Wir machen diese Zucht wirkungslos, wenn Einzelne sich nicht an dieses Absonderungsgebot halten. Und wir unterlaufen nicht nur die Zuchtmaßnahme der Gemeinde, sondern wir erklären einen Beschluss, der im Himmel anerkannt wurde, als für uns nicht bindend. Absonderung ist hier keine Herzlosigkeit, sondern ganz im Gegenteil Liebe zum Wort Gottes, das diese Art der Absonderung befiehlt; aber es ist auch Liebe zu der Person, von der man sich absondern muss, damit sie durch dieses letzte Mittel vielleicht doch noch zur Umkehr kommt.

Handeln

Doch mit Betroffenheit und Absonderung ist nicht alles getan.
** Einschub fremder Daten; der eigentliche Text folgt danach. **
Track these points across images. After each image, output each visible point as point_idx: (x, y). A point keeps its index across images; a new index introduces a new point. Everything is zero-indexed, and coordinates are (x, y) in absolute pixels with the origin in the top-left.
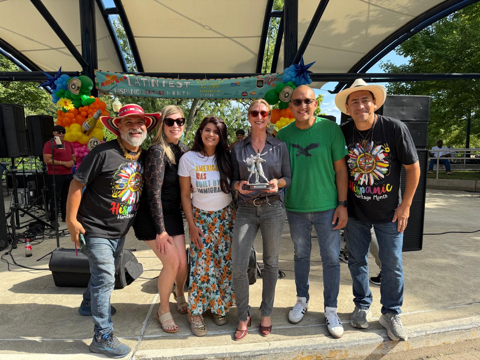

Wie verhindere ich, dass sich so etwas wiederholt, dass es sich zunächst einmal nicht an mir wiederholt?

  • Wenn ich die o.g. Kennzeichen „gecheckt“ habe und entdecke, dass bei dem einen oder anderen Kennzeichen etwas nicht so ist, wie es sein sollte, arbeite ich dann daran, dass das anders wird, mit aller nötigen Radikalität?
  • Was andere Geschwister angeht, richte ich die (vielleicht fürs Beten) „gelähmten Knie“ und die (vielleicht zum Lesen der Bibel) „erschlafften Hände“ auf (Heb 12,12)?
  • Bemühe ich mich, ihnen den Herrn, das Wort und die himmlischen Segnungen großzumachen? (Oder fehlt mir da sogar selbst etwas???)
  • Und die Geschwister haben auch irdische Bedürfnisse. Weiß ich, welche Bedürfnisse dies sind, und helfe ich, sie zu stillen? Wenn das nicht möglich ist, kann man diese irdischen Bedürfnisse in geistliche Wünsche umwandeln? – Es ist die Freude Gottes, dann für den Verzicht vielfach mehr zu schenken. „Er aber sprach zu ihnen: Wahrlich, ich sage euch: Es ist niemand, der Haus oder Frau oder Brüder oder Eltern oder Kinder verlassen hat um des Reiches Gottes willen, der nicht vielfach empfängt in dieser Zeit, und in dem kommenden Zeitalter ewiges Leben“ (Lk 18,29.30).
  • Achte ich darauf, wo jemand die Zusammenkünfte versäumt? Und erzähle ihm dann, wie die Jünger bei Thomas, was er verpasst hat?

Wenn wir diese Dinge beherzigen, wird es vielleicht zukünftig weniger solche traurigen Wege geben.